◆ Task directions ◆
Everything in the listing below except the pictures should be reproduced exactly.

◆ Provided records ◆
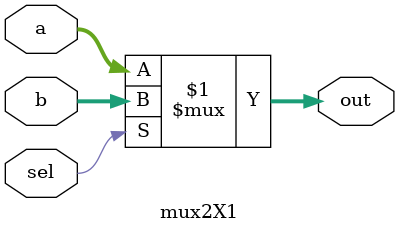
<source format=v>
module barrel_shifter (in, ctrl, out);
  input  [7:0] in;
  input [2:0] ctrl;
  output [7:0] out;
  wire [7:0] x,y;
wire [7:0] z;

  mux2X1 mux1 (.a(in), .b({in[3:0], in[7:4]}), .sel(ctrl[2]), .out(x));
  mux2X1 mux2 (.a(x), .b({x[5:0], x[7:6]}), .sel(ctrl[1]), .out(y));
  mux2X1 mux3 (.a(y), .b({y[6:0], y[7]}), .sel(ctrl[0]), .out(z));

  assign out = z;
endmodule

module mux2X1 (a, b, sel, out);
  input [7:0] a, b;
  input sel;
  output [7:0] out;

  assign out = sel ? b : a;
endmodule
</source>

◆ Output of the task ◆
<source format=v>
module barrel_shifter (in, ctrl, out);
  input  [7:0] in;
  input [2:0] ctrl;
  output [7:0] out;
  wire [7:0] x,y;
wire [7:0] z;

  mux2X1 mux1 (.a(in), .b({in[3:0], in[7:4]}), .sel(ctrl[2]), .out(x));
  mux2X1 mux2 (.a(x), .b({x[5:0], x[7:6]}), .sel(ctrl[1]), .out(y));
  mux2X1 mux3 (.a(y), .b({y[6:0], y[7]}), .sel(ctrl[0]), .out(z));

  assign out = z;
endmodule

module mux2X1 (a, b, sel, out);
  input [7:0] a, b;
  input sel;
  output [7:0] out;

  assign out = sel ? b : a;
endmodule
</source>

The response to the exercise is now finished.